What is the probability of at least one ace and at least one heart for two draws without replacement? I have C(52,2) - C(48,2) - C(39,2) + C(36,2)/C(52,2). So, all the ways of drawing two cards from a deck of 52 minus all the ways of drawing an ace minus all the ways of drawing a heart plus all the ways of drawing neither an ace or heart, divided by all the ways of drawing two cards from a deck of 52. Is this correct? If not, why?
 A: This is correct and is a good example of how to use inclusion-exclusion properly, though your notation and typesetting could be improved.
$1 - \left(\dfrac{\binom{48}{2}+\binom{39}{2}-\binom{36}{2}}{\binom{52}{2}}\right)=\dfrac{29}{442}$
This is, of course, the same answer as what is suggested in the comments above... drawing the ace of hearts and any other card in some order, or drawing a nonheart ace and a nonace heart in some order:
$\dfrac{2}{52} + 2\cdot\dfrac{12}{52}\cdot\dfrac{3}{51}=\dfrac{29}{442}$
Be warned that when typing math with ascii, a phrase like a - b / c or even worse a - b/c like you had is more commonly interpreted as $a - \frac{b}{c}$ where the $a$ is not a part of the fraction which is clearly not what you intended.  Further, the notation $\binom{n}{k}$ for binomial coefficients is preferable to $C(n,k)$ to avoid confusion with other functions (at least in the west).
A: Although your attempt is correct after correcting typo, a direct approach  is simpler.
$\binom11\binom{51}1 = 51$ [ace of hearts and any other]
$\binom31\binom{12}1=36$ [non-heart ace and a non-ace hearts]
and $Pr = \Large\frac{87}{\binom{52}{2}}$

ADDED
It will be crystal clear if you look at the $4$ disjoint parts

*

*$12 \;\;{\heartsuit}$ non aces

*$1 \;\;\;\;{\heartsuit}$ ace

*$3 \;\;\;$ non ${\heartsuit}$ aces

*$36\;\;$ non ${\heartsuit}$ non aces

════════════════

WHAT THE TASK REQUIRES> Reproduce a passage of the card probability thread that begins at the words "What is the" and stops after "If not, why?". The records have no connection to the card probability thread.

════════════════

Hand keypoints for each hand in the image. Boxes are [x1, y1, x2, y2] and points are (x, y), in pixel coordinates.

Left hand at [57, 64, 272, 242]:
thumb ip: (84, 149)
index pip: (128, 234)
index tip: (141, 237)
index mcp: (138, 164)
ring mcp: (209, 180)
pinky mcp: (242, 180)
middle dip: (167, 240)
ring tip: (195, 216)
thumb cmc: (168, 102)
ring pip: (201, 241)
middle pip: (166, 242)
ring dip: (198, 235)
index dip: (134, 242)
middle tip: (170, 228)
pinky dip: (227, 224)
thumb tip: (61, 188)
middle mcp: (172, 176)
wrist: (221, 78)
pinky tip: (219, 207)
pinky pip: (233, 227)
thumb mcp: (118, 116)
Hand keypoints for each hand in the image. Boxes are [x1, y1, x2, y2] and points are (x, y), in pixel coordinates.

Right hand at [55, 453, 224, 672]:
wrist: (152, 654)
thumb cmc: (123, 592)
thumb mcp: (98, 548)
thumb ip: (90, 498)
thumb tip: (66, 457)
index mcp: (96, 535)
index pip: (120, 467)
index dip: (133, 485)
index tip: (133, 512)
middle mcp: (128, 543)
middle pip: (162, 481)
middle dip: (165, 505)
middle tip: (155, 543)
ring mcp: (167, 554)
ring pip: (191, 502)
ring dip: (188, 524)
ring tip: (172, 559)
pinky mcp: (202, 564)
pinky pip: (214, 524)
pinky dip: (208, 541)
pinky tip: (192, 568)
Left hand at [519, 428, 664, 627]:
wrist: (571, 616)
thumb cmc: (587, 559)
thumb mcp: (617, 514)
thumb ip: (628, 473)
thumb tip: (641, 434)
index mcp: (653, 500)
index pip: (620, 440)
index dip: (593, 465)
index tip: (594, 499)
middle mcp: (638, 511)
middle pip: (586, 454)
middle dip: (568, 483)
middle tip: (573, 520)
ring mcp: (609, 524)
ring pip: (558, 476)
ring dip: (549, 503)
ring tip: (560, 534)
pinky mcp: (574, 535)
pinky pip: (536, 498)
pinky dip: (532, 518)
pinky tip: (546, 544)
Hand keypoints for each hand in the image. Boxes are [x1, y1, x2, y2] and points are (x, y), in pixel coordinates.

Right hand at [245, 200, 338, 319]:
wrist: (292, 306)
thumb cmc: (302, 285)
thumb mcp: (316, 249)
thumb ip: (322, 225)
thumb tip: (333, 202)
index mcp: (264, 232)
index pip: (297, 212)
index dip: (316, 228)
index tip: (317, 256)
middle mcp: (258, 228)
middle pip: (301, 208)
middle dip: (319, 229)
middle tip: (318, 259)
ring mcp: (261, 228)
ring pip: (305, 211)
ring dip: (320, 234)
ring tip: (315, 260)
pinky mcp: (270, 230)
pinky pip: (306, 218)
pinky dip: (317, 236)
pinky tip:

════════════════

WRITTEN REPLY>
What is the probability of at least one ace and at least one heart for two draws without replacement? I have C(52,2) - C(48,2) - C(39,2) + C(36,2)/C(52,2). So, all the ways of drawing two cards from a deck of 52 minus all the ways of drawing an ace minus all the ways of drawing a heart plus all the ways of drawing neither an ace or heart, divided by all the ways of drawing two cards from a deck of 52. Is this correct? If not, why?